Preferably in English though :P


  1. Hannibal said...
    @Bo18: thank you so very much for letting us feast on this delicious buffet you present us in your blog.It's a real delight!

    Coming to books I don't know what are your favorite themes or are you more into novels or political or social works but I will suggest the following books:

    -"The Ambassadors" by Henry James
    -"As I Lay Dying" by William Faulkner
    -"Reading Lolita in Teheran" by Azar Nafisi
    -"Crescent & Star: Turkey between two Worlds" by Stephen Kinzer
    -"The Ground Beneath Her Feet" by Slman Rushdie
    -"Reel Bad Arabs: How Hollywood Vilifies a People" (movie anthology) by Jack Shaheen
    if yo are into Venice mystery stories I'll recommand : "Deadly to the Sight" by Edward Sklepowich my american professor who is currently living in Tunisia (it tells the story of a young moroccan artist's adventure in Venice, actually the story is about a Tunisian guy whom I know very well;) Hope you'll enjoy!!
    eatbees said...
    This is perfect! Maybe you can read for me all the books I don't have time for because I spend all my time blogging? :S

    Here are a few I've either recently read, am reading, or have on my shelves waiting to be read:

    Orhan Pamuk (last year's Nobel Prize winner, from Istanbul) -- The Black Book

    Richard Zimmler -- The Last Kabbalist of Lisbon (a mystery wrapped in mysticism set in 1506)

    Paul Auster (an excellent writer from Brooklyn who is a cult favorite, but not as famous as he should be) -- New York Trilogy, Book of Illusions

    Margaret Atwood -- A Handmaid's Tale (a story of religious and sexual repression if the Christianists take over America more than they already have!)

    Haruki Murukami (often mentioned as a candidate for the Nobel Prize) -- The Wind-Up Bird Chronicle

    Khaled Hosseni -- The Kite Runner (childhood friends in Afghanistan are forced apart by events)

    Juan Goytisolo (an elderly gay man living in Marrakech who is considered to be Spain's best living writer) -- State of Siege

    Amin Maalouf -- Samarkand (possibly my favorite book last year, the tale of Omar Khayyam and assassin Hassan-i-Sabbah, then jumps ahead to Persia's attempt at democracy in 1906)

    I could go on and on and on, because there so many books just waiting to be read, and more are being written while you read those! Honestly, you should quit now because you'll never see the end of it....

    On the other hand, why not go for a walk? London must have all kinds of wonderful bookstores and libraries whose books you can sniff! Surely while you're looking for the perfect book to take home, you will be lured and tempted by many books offering their seductive pleasures....
    taamarbuuta said...
    "The Ground Beneath Her Feet" by Salman Rushdie (as Hannibal mentioned) is probably my favorite book of all time. It's very long and very wonderful.

    "Lipstick Jihad" by Azadeh Moaveni I quite enjoyed.

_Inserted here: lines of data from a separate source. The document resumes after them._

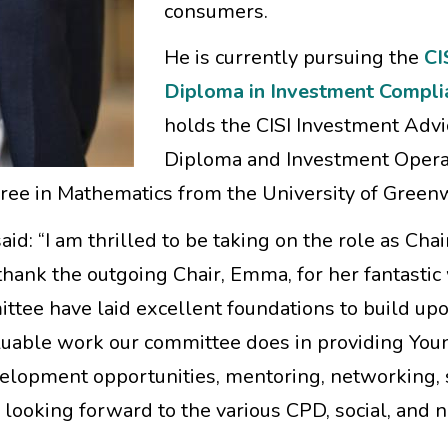
consumers.
He is currently pursuing the
CI
Diploma in Investment Compli
holds the CISI Investment Advi
Diploma and Investment Opera
egree in Mathematics from the University of Green
: “I am thrilled to be taking on the role as Chair
thank the outgoing Chair, Emma, for her fantastic
tee have laid excellent foundations to build upo
aluable work our committee does in providing You
velopment opportunities, mentoring, networking,
y looking forward to the various CPD, social, and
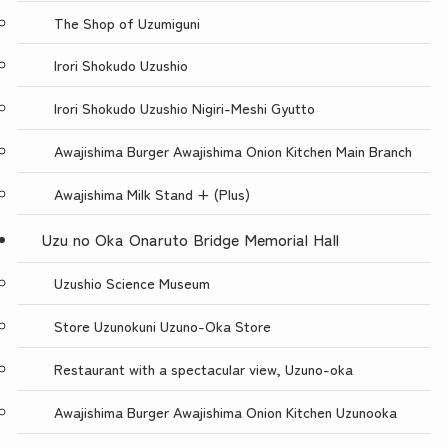
The Shop of Uzumiguni
Irori Shokudo Uzushio
Irori Shokudo Uzushio Nigiri-Meshi Gyutto
Awajishima Burger Awajishima Onion Kitchen Main Branch
Awajishima Milk Stand + (Plus)
Uzu no Oka Onaruto Bridge Memorial Hall
Uzushio Science Museum
Store Uzunokuni Uzuno-Oka Store
Restaurant with a spectacular view, Uzuno-oka
Awajishima Burger Awajishima Onion Kitchen Uzunooka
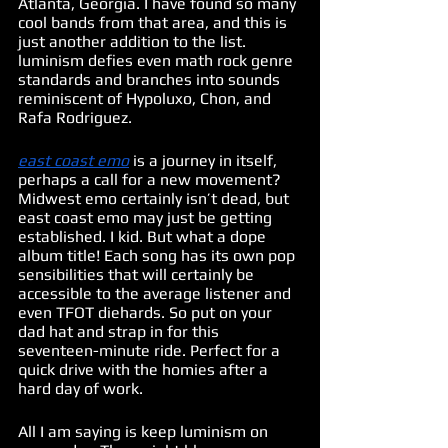
Atlanta, Georgia. I have found so many 
cool bands from that area, and this is 
just another addition to the list. 
luminism defies even math rock genre 
standards and branches into sounds 
reminiscent of Hypoluxo, Chon, and 
Rafa Rodriguez. 
east coast emo
 is a journey in itself, 
perhaps a call for a new movement? 
Midwest emo certainly isn’t dead, but 
east coast emo may just be getting 
established. I kid. But what a dope 
album title! Each song has its own pop 
sensibilities that will certainly be 
accessible to the average listener and 
even TFOT diehards. So put on your 
dad hat and strap in for this 
seventeen-minute ride. Perfect for a 
quick drive with the homies after a 
hard day of work. 
All I am saying is keep luminism on 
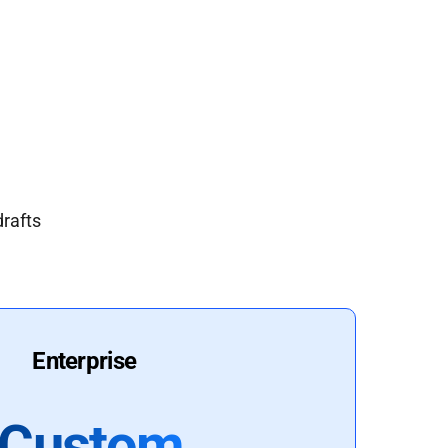
drafts
Enterprise
Custom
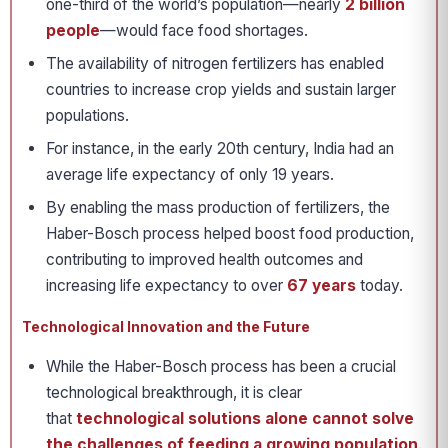
one-third of the world’s population—nearly
2 billion
people
—would face food shortages.
The availability of nitrogen fertilizers has enabled
countries to increase crop yields and sustain larger
populations.
For instance, in the early 20th century, India had an
average life expectancy of only 19 years.
By enabling the mass production of fertilizers, the
Haber-Bosch process helped boost food production,
contributing to improved health outcomes and
increasing life expectancy to over
67 years
today.
Technological Innovation and the Future
While the Haber-Bosch process has been a crucial
technological breakthrough, it is clear
that
technological solutions alone cannot solve
the challenges of feeding a growing population
.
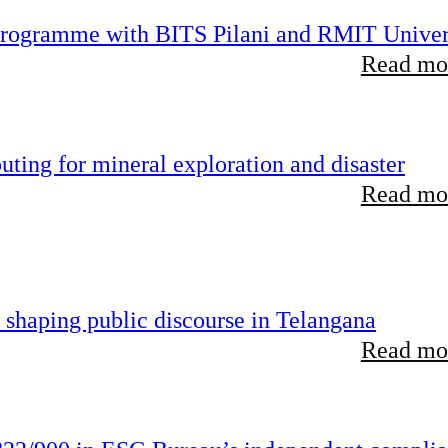
 programme with BITS Pilani and RMIT Univer
Read mor
ting for mineral exploration and disaster
Read mor
 shaping public discourse in Telangana
Read mor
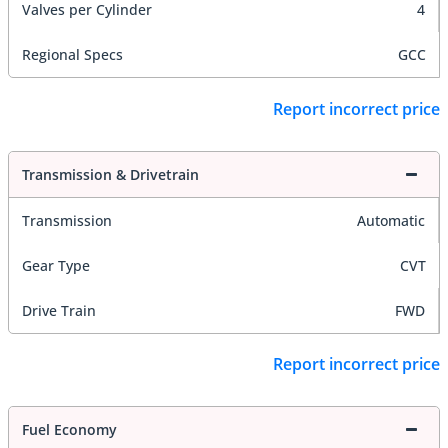
Valves per Cylinder
4
Regional Specs
GCC
Report incorrect price
Transmission & Drivetrain
Transmission
Automatic
Gear Type
CVT
Drive Train
FWD
Report incorrect price
Fuel Economy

    "A Year in Marrakesh" by Peter Mayne. Oldie but goodie.
    Larbi said...
    24 livres en un seul an ! c’ »est un exploit :) moi j’arrive à peine à lire une dizaine par an.
    Malheureusement je ne peux te conseiller que des livres en français. Il est vrai que la littérature marocaine, et maghrébine en général, reste très largement francophone. A ma connaissance Laila Lalami est le premier écrivain marocain à écrire en anglais.
    Je vois que eatbees t’as conseillé Amine Maalouf . C’est un excellent écrivain toute son œuvre est à lire.
    Myrtus said...
    Oh I love reading! I used to read every night for at least an hour before going to bed, I wouldn't be able to sleep if I didn't, but in the last year and a half due to the lack of peace and quiet, I've only managed to finish reading 4 books, and I have a whole stack of others that are just sitting there collecting dust. But that's all about to change now though, having my own place and all. (:

    Here's one that I would highly recommend: "Push Not The River" by James Martin, BO you're gonna love it!
    I'm about to start reading the sequel.